- _TEXT EXCERPT_
□ □ □ □ □

Such a loudspeaker is generally known.
E.g. from JP-A-59-138 199 an electro dynamic loudspeaker is known, in which all faces of exposed parts of the diaphragm, the preferable support section, a coil bobbin, the voice coil and adhesive of the coupling section are covered with a synthetic resin layer. In connection with this prior art technique it should be noted that in this prior art loudspeaker also parts not subjected to high temperatures are coated. Such coating only contributes to the weight of the movable structure, affecting the sensitivity of the loudspeaker.
From U.S. Pat. No. 3,935,402 a loudspeaker voice coil arrangement is known in which the aluminum voice coil wire is provided with a flexible anodized coating. Anodization does generally not provide a sufficient insulating value and is susceptible to damage during the winding of the voice coil.
EP-A-0 112 559 discloses a loudspeaker having a cilindrical voice coil specifically adapted for automatic production. The flexible feed terminals are designed as flat strip conductors connected with a synthetic resin support strip. The exposed faces of the conductor strips are covered with a polyimide-coating foil. The voice coil is manufactured according to general prior art standards.
U.S. Pat. No. 4,479,035 discloses a loudspeaker assembly having a voice coil bobbin formed out of a high temperature ceramic material. The helical transducer windings are formed of a molybdenum-mangane metallization. Specifically under high temperature conditions these windings may be susceptible to oxidation or, in general, corrosion.
It is a purpose of the invention to provide a loudspeaker, in which the conductor, generally consisting of aluminum, is not susceptible to oxidation and corrosion, not even at the highly increased temperatures that can occur in a loudspeaker. It is furthermore a purpose of the invention to design the loudspeaker in a way such that the sensitivity of the loudspeaker is not to any substantial degree decreased, due to the fact that the mass added by the protected measures to the movable parts, is negligible.
With a view of these purposes the loudspeaker according to the invention is characterized in that the coating comprises a ceramic material layer having a thickness in the order of magnitude of 0.1 μm. In a specific embodiment the loudspeaker is characterized in that the coating comprises an electrically conducting layer, which is electrically insulated from the conductor by the ceramic material layer. In this embodiment the oxygen is even more prevented from oxidizing and therefor degrading the conductor.
Particularly the electrically conducting layer may consist of metal, e.g. a precious metal.
The invention will now be elucidated with reference to the annexed drawings, in which:
FIG. 1 shows a cross section through a cone loud-speaker according to the invention in a first embodiment;
FIG. 2 is a view corresponding with FIG. 1 of a detail of a second embodiment;
FIG. 3 is a view corresponding with FIG. 2 of a third embodiment;
FIG. 4 is a partly broken away perspective view of a ribbon loudspeaker with horn loading accommodated in a cabinet;
FIG. 5 shows a detail of the loudspeaker of FIG. 4;
FIG. 6 shows the cross section V--V of the loudspeaker unit with loading horn of FIG. 5;
FIG. 7 shows the section VII--VII of FIG. 5;
FIG. 8 is a view corresponding with FIG. 7 of a variant; and
FIG. 9 shows a detail of the loudspeaker according to FIG. 1 on enlarged scale.

□ □ □ □ □

- _EXERCISE SET_
1. From the loudspeaker patent excerpt above, return the passage from "The invention will" up to and including "on enlarged scale.", copied word for word.
2. Resume the loudspeaker patent excerpt above, starting right after its final figure description.

□ □ □ □ □

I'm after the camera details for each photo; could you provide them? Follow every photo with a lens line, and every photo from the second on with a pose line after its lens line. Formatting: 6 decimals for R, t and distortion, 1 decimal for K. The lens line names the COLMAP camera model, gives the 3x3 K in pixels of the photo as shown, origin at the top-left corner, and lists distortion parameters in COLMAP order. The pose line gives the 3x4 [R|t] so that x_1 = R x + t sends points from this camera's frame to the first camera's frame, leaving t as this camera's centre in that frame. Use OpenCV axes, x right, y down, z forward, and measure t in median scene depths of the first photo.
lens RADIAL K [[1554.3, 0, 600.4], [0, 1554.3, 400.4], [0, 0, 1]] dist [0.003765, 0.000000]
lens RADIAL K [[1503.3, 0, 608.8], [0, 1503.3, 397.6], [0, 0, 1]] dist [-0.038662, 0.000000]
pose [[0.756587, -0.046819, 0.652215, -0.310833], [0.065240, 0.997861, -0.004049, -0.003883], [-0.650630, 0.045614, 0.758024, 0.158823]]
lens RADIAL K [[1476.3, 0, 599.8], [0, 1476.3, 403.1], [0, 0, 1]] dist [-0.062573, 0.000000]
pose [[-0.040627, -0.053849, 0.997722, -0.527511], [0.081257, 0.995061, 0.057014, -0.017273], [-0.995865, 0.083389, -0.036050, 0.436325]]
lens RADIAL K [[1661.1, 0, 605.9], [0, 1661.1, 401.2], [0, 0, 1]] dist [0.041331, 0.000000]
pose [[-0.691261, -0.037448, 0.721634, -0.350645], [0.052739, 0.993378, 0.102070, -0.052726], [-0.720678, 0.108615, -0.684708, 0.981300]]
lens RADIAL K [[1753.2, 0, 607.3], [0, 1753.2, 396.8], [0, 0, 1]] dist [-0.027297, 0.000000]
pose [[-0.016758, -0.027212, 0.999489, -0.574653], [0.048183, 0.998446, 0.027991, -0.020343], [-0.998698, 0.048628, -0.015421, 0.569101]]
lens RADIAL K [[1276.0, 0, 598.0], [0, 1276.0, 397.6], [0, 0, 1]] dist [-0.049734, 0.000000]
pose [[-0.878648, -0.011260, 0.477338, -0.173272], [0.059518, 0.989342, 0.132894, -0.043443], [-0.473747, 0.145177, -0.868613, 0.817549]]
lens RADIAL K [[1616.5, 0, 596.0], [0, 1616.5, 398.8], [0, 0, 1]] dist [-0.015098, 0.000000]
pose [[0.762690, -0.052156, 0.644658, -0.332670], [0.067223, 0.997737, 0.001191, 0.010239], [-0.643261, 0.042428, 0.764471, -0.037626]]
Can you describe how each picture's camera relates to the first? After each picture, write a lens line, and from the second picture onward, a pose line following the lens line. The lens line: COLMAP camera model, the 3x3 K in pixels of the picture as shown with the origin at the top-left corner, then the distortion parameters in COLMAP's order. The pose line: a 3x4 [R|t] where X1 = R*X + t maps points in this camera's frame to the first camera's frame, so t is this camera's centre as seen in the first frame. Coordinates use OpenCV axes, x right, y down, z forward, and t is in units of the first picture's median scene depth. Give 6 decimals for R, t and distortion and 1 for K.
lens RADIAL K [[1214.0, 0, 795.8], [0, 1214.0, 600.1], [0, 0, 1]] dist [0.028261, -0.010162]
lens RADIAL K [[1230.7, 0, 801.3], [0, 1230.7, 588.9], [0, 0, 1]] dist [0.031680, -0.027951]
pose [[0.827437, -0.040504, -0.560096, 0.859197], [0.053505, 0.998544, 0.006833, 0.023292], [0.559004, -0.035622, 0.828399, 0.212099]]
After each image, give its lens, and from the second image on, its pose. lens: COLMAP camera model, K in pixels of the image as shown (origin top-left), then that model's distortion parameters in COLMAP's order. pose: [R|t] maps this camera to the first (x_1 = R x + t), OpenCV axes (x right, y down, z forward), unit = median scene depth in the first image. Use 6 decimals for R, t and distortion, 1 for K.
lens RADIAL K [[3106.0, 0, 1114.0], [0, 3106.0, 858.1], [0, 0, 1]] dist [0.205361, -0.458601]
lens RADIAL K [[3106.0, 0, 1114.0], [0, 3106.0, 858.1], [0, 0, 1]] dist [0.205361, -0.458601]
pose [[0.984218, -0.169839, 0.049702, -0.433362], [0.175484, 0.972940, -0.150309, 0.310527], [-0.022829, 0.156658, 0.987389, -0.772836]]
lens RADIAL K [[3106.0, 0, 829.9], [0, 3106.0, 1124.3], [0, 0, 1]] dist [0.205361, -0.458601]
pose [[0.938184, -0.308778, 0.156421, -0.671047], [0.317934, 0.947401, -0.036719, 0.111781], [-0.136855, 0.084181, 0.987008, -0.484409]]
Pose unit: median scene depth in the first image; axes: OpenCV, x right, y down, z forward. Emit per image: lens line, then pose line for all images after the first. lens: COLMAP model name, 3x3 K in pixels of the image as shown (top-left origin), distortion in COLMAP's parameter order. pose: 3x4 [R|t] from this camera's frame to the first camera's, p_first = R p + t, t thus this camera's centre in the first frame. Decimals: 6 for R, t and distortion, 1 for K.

□ □ □ □ □

- _TASK-BY-TASK RESULTS_
1.
The invention will now be elucidated with reference to the annexed drawings, in which:
FIG. 1 shows a cross section through a cone loud-speaker according to the invention in a first embodiment;
FIG. 2 is a view corresponding with FIG. 1 of a detail of a second embodiment;
FIG. 3 is a view corresponding with FIG. 2 of a third embodiment;
FIG. 4 is a partly broken away perspective view of a ribbon loudspeaker with horn loading accommodated in a cabinet;
FIG. 5 shows a detail of the loudspeaker of FIG. 4;
FIG. 6 shows the cross section V--V of the loudspeaker unit with loading horn of FIG. 5;
FIG. 7 shows the section VII--VII of FIG. 5;
FIG. 8 is a view corresponding with FIG. 7 of a variant; and
FIG. 9 shows a detail of the loudspeaker according to FIG. 1 on enlarged scale.

2.
FIG. 1 shows a loudspeaker 1 of the electrodynamic type comprising a framework 2, a magnet unit 3 coupled thereto, a cone 5 connected to the framework via a pliant suspension rim 4 and a cylindrical speech coil 6. The speech coil 6 is axially movable in an annular air gap 7 in which a strong magnetic field prevails. The air gap is bounded on the inner side by a central pole piece 8 and an annular pole piece 9 extending therearound at a distance. A magnetic closing plate 10 is situated on the underside of the central pole piece 8. Arranged between this closing plate 10 and the annular pole piece 9 is an annular permanent magnet 11.
As can be seen in FIG. 1, the central pole piece 8 comprises a cylindrical central portion 12 and a top plate 13 of greater diameter. The annular pole piece 9 has a smaller inner diameter than the permanent magnet 11. This configuration ensures a strong and concentrated magnetic filed in the air gap 7.
The speech coil 7 is of known type and comprises a tube 14 serving as a speech coil carrier and a conductor 15 wound thereon in coil-like manner.
It will be apparent that when current is sent through the conductor 15 via current feed terminals 16 the speech coil 6 will be displaced counter to the resilience of the pliant suspension rim 4 through interaction with the magnetic field.
The loudspeaker 1 is provided with cooling means for cooling the conductor 15. For this purpose the cylindrical centre portion 12 of the central pole piece 8 is provided with annular rows of perforations 17 in the wall, wherein the opening 18 present on the bottom serves for supplying gas, for instance air, under pressure, which gas can enter the cylindrical space 19 through the openings 17, can there serve to cool the conductor 15 and can subsequently leave the space 19 again via openings 20.
Also achieved with this configuration and also the configurations according to FIGS. 2 and 3 to be described hereinafter is that the permanent magnet 11 is cooled. This has the particular advantage that when neodymium is used as magnet material the field strength in the air gap is maintained even in the case of prolonged high electrical load of the loudspeaker 1.
FIG. 2 shows a second embodiment. Air enters here via the openings 20, passes through the space 19 and leaves the magnet unit 3' via the air gap 7, which ensures an effective cooling of the conductor 15. The central pole piece according to FIG. 2 differs from that of FIG. 1 and is therefore designated 8'. The associated cylindrical central portion 12' has no perforations. The top plate 13' is an annular widening at the top.
The third embodiment according to FIG. 3 differs from FIG. 2 in that the through-hole 21 of the central pole piece 8' is used here for supplying air from below which enters the air gap 7 from the top, brushes along the conductor 15, thus cooling it, and once again leaves the magnet unit 3" via the space 19 and the holes 20.
It will otherwise be apparent that combinations of the mentioned embodiment details are also possible. The air flows are also designated in the figures only very generally and for purposes of orientation.
FIG. 4 shows a loudspeaker cabinet 22 in which is situated a ribbon loudspeaker to be briefly described hereinbelow. This ribbon loudspeaker is of per se known type and is described for instance in the Netherlands patent application 85.01166.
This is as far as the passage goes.